Não há nada mais estranho do que nos sentirmos estranhos ao lado de alguém
Não me perguntem nem como nem por quê, mas fui parar numa noite de agosto, sentada de frente para o mar, olhando a Lua com um estranho.
Poderíamos ter rolado pela areia, que é o que um homem e uma mulher costumam fazer quando se encontram em uma cena similar a aquela. Mas não aconteceu. Nos limitamos a debater sobre que tipo de mentira fazia com que a Lua não estivesse totalmente cheia, para saber se ela estava crescendo ou minguando. Afinal de contas, os seres vivos são, de algum modo extra-científico, influenciados pelos movimentos e pelas formas da “dama branca”.
“Gosto dele? Ele gosta de mim?” – perguntei a mim mesma.
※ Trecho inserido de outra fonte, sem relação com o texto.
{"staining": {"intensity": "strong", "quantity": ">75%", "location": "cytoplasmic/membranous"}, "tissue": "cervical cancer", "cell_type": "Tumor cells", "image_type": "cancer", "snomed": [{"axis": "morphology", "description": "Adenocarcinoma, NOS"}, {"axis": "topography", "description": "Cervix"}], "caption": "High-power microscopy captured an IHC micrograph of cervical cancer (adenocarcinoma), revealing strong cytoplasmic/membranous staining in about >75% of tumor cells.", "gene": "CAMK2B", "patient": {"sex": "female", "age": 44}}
Talvez ele também tenha feito isso.
“Em tempos nos quais tocar a si mesmo por fora ficou para trás ou está ultrapassado, tocar-se por dentro se transformou no produto mais valorizado e difícil de conseguir no mercado”.
Contatos fugazes para alimentar uma fome que nunca é saciada
Muitos tentam compensar com contatos fugazes, compulsivos, para alimentar essa fome que nunca é saciada e que provoca certo incômodo em nosso interior, como um rugido. Um som que soa como um lamento interno, que nos causa medos surdos que já nem escutamos.
Talvez pela busca de sentir além da pele, acabamos fazendo nossas caricaturas num aplicativo do celular aquela noite, desenhamos absurdamente na areia enquanto nos esquivávamos de um caminhão que estava limpando a praia.
Um carro ia e vinha de vez em quando, enquanto falávamos ou calávamos e cheirávamos nossas mãos em busca do rastro da sardinha que tínhamos comido um tempo atrás. Que estranho isso de estar com um estranho.
“Mas então me dei conta, que mais estranho ainda é ser um estranho para si mesmo; e isso, vejamos ou não, é nossa eterna sombra”.
De repente a Lua nos iluminou como um holofote, da mesma forma como acontece com os famosos nas passarelas. Não sei se ela reagiu diante da nossa conversa, ou não, só sei que por trás do suave ruído da nossa conversa, escutei ele dizer: – Algumas vezes estou comigo mesmo, outras estou só. Então olhei para ele e, sem saber o porquê, deixou de ser um estranho.
As conexões transformam os estranhos em lugares que precisamos conhecer
Levei-o até sua casa, e ao parar o carro para nos despedirmos, algo estranho aconteceu: senti minha pele. De alguma forma algo tinha me tocado por dentro, como uma pequena carícia, como uma nota no violão, como a madeira do violão vibrando. Vam Morrison estava tocando ao fundo para influenciar a atração que sentíamos como adolescentes em um carro.
Não sei se fazia tempo que eu não beijava e eu me esqueci, ou se nunca tinha beijado antes tendo os 5 sentidos na boca, mas seus lábios eram doces e viciantes.
O verão acabou e nunca mais voltamos a nos ver. Isso não importa.
“O sentido das coisas não é definido por sua duração, tem um espaço e um tempo definidos.”
Seja como for, não paro de repetir que não há nada mais estranho do que nos sentirmos estranhos junto com alguém, inclusive com nós mesmos; e, no momento seguinte nos descobrirmos, sem saber por quê, em uma espécie de casa, de templo que não deixa de nos surpreender, mas que nos une, nos reúne com nós mesmos e com o mundo.
Mesmo que seja apenas por frações de segundos, onde não há pensamento nenhum e voltamos a nossa querida infância, onde tudo poderia ser transformado num passe de mágica, onde podíamos sentir, sonhar e viver.
Porque a magia, querido leitor, existe. Tente, em alguma noite, se aproximar e observar a Lua junto com um estranho, mesmo que esse estranho seja você mesmo ou alguém que você pense conhecer por toda a vida, sem esperar nada mais… aí você vai ver que a magia existe.